The mosquito myth has been circulating since the 1980s, and it is one that’s undeniably false. When a mosquito bites you, it sucks your blood for sustenance. Countless studies have proven that not only are mosquitoes incapable of injecting the blood of a person they have bitten into another person, but also that the virus does not survive for very long at all in a mosquito’s system.
Despite an HIV diagnosis, women can conceive and give birth to healthy children if they care for themselves and their condition properly. Normally, the risk of transmitting HIV from mother to child is between 15 and 30 percent. Beginning ART treatment as soon as possible, however, can drastically reduce the likelihood that a woman with HIV will pass it on to her child. In fact, if a woman takes her HIV medication daily throughout her pregnancy, and continues administering medicine to her baby for four to six weeks after birth, she will reduce the likelihood of transmission to just two to five percent.

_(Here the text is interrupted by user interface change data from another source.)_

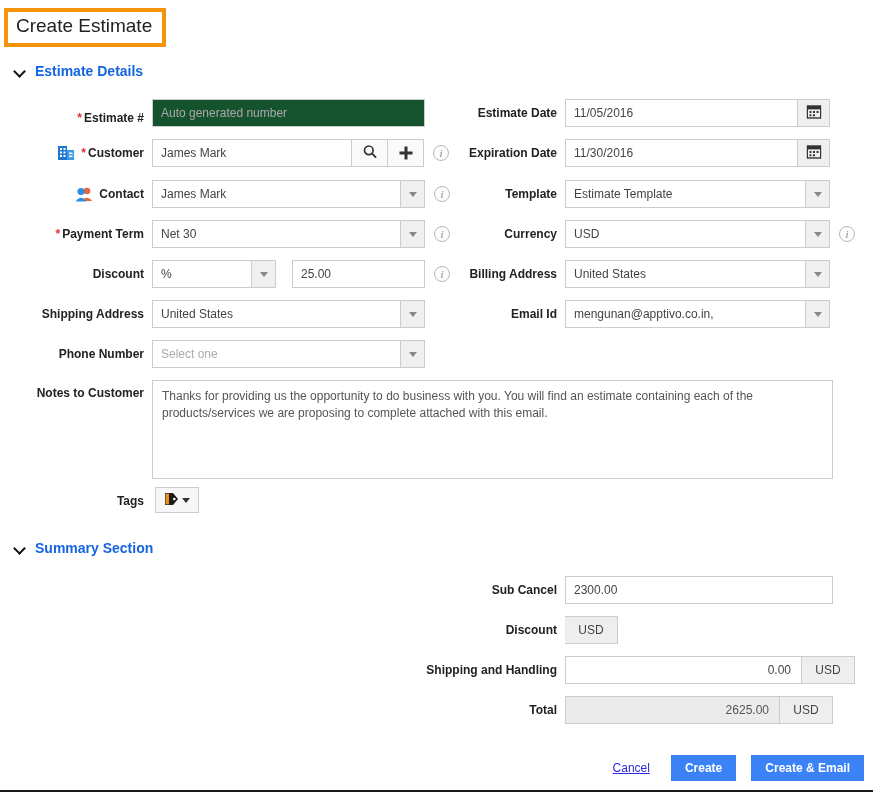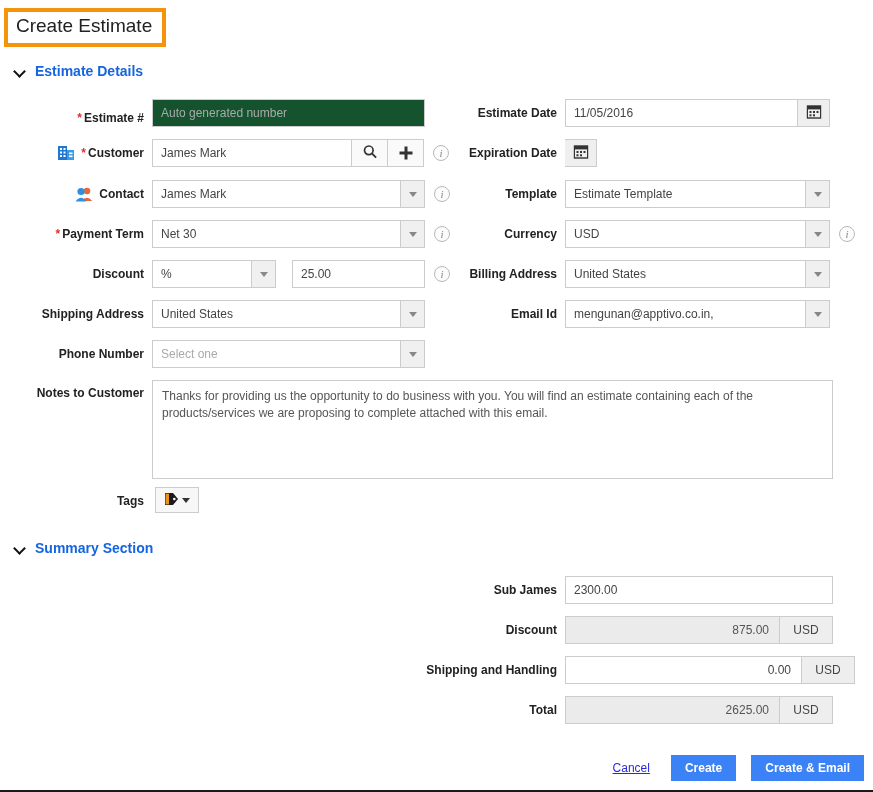--- a/index.html
+++ b/index.html
@@ -278,20 +278,21 @@
             <rect x="6.5" y="10.3" width="2" height="2" fill="#333"></rect>
           </svg>
       </span>
     </div>
   </div>
 </div>
 
 <div class="row" style="left:460px; top:139px;">
   <div class="lbl" style="width:105px;">Expiration Date</div>
   <div class="ctl">
+    <div class="fld" style="width:233px;">11/30/2016</div>
     <div class="sq-btn" style="width:32px; background:#efefef;">
       <span class="cal-ico">
         <svg width="15" height="15" viewBox="0 0 15 15">
             <rect x="0.8" y="2" width="13.4" height="12" fill="none" stroke="#333" stroke-width="1.4"></rect>
             <rect x="0.8" y="2" width="13.4" height="3.4" fill="#333"></rect>
             <rect x="3" y="7" width="2" height="2" fill="#333"></rect>
             <rect x="6.5" y="7" width="2" height="2" fill="#333"></rect>
             <rect x="10" y="7" width="2" height="2" fill="#333"></rect>
             <rect x="3" y="10.3" width="2" height="2" fill="#333"></rect>
             <rect x="6.5" y="10.3" width="2" height="2" fill="#333"></rect>
@@ -333,30 +334,29 @@
     <div class="caret-btn"></div>
   </div>
 </div>
 
 <div class="section-head" style="left:14px; top:540px;">
   <span class="chev"></span>
   <span class="sec-label">Summary Section</span>
 </div>
 
 <div class="row" style="left:360px; top:576px;">
-  <div class="lbl" style="width:205px;">Sub James</div>
+  <div class="lbl" style="width:205px;">Sub Cancel</div>
   <div class="ctl">
     <div class="fld" style="width:268px;">2300.00</div>
   </div>
 </div>
 
 <div class="row" style="left:360px; top:616px;">
   <div class="lbl" style="width:205px;">Discount</div>
   <div class="ctl">
-    <div class="fld readonly num" style="width:215px;">875.00</div>
     <div class="usd-box">USD</div>
   </div>
 </div>
 
 <div class="row" style="left:360px; top:656px;">
   <div class="lbl" style="width:205px;">Shipping and Handling</div>
   <div class="ctl">
     <div class="fld num" style="width:237px;">0.00</div>
     <div class="usd-box">USD</div>
   </div>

While there is unfortunately no cure for the virus, an HIV diagnosis is by no means a death sentence. And although the number of new cases has plateaued, the CDC reports that an estimated 50,000 cases are diagnosed each year, which reveals just how far we’ve come, but also how far we have yet to go.
This content is not intended to be a substitute for professional medical advice, diagnosis, or treatment. The information on this web site is for general information purposes only. Always seek the advice of your physician or health care provider on any matters relating to your health.